The Huddle Summary shows each persona’s response individually. An averaged sentiment score of 3.8/5 looks like “broadly positive.” But the underlying data is: two strongly positive, one conditional, one mixed, one not yet evaluated. The conditional and mixed responses contain the most valuable signal — the specific objections, the pricing concerns, the security requirements — and they are invisible in an aggregate.

Individual voice matters more than smoothed data. The persona who says “Conditional Positive — I need confirmation that data doesn’t leave the tenant boundary” is telling you what to build. The average is telling you nothing.

The Huddle Summary as an artefact

The output of a Swarm-Lite session is a saved, versioned document — not a conversation thread. The value of a research session is the record it produces, not the exchange that produced it. A Huddle Summary is a document with a title, a date, a composite recommendation, per-persona sections, and a list of Pending Actions. It can be shared with a stakeholder who was not in the session. It can be retrieved six months later when a similar question arises.

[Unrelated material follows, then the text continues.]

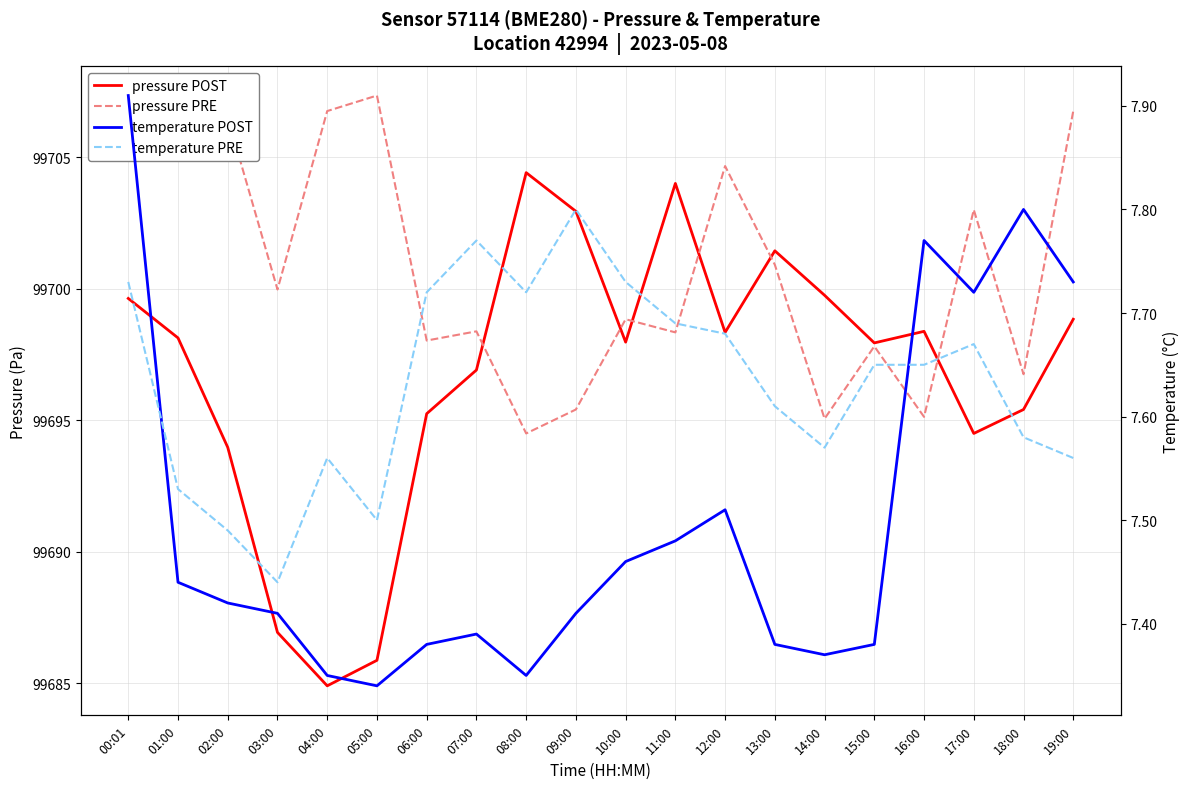

Where is the first local minimum for temperature PRE?

03:00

Artefact-first design is the architectural choice that makes Swarm-Lite a research tool rather than a chat interface.

The connection to TX-1 and SS-1

TX-1 acts on failures inside your systems. SS-1 monitors for changes outside them. Swarm-Lite simulates how your users will react before you make the change.

Together they complete the full decision loop: detect what is broken, monitor what is changing, simulate how users will respond, then act. All three systems share one interaction model — something changes, an agent reasons about it, a human approves the response — because the underlying problem is the same problem viewed from three different angles.

The interaction pattern is not a coincidence. It is a design standard: every intelligent action in these systems passes through a human decision point before it becomes real. That standard is what makes them trustworthy in enterprise contexts where the cost of a wrong decision is measured in money, pipeline, or reputation.

What this demonstrates

A multi-agent orchestration system where personas are typed entities, not prompt fragments. An artefact-first research model where the output is a document, not a transcript. A HITL approval pattern applied to strategic decisions, not just operational ones. And a third data point confirming that the TX-1 and SS-1 design conventions are a reusable system — not a project-specific solution.

Swarm-Lite is also the project that demonstrates the stack most directly relevant to the portfolio site itself: Next.js, Payload CMS, and a polymorphic content model. The portfolio site is built on the same architectural decisions as the product it presents.

Status and direction

Swarm-Lite demo is complete. Active development continues on the Huddle orchestration depth, the persona auto-generation pipeline, and the integration layer that connects Swarm-Lite simulation output to SS-1 market monitoring — so that a significant competitive signal can trigger a pre-configured Huddle and return a user reaction brief alongside the intelligence brief.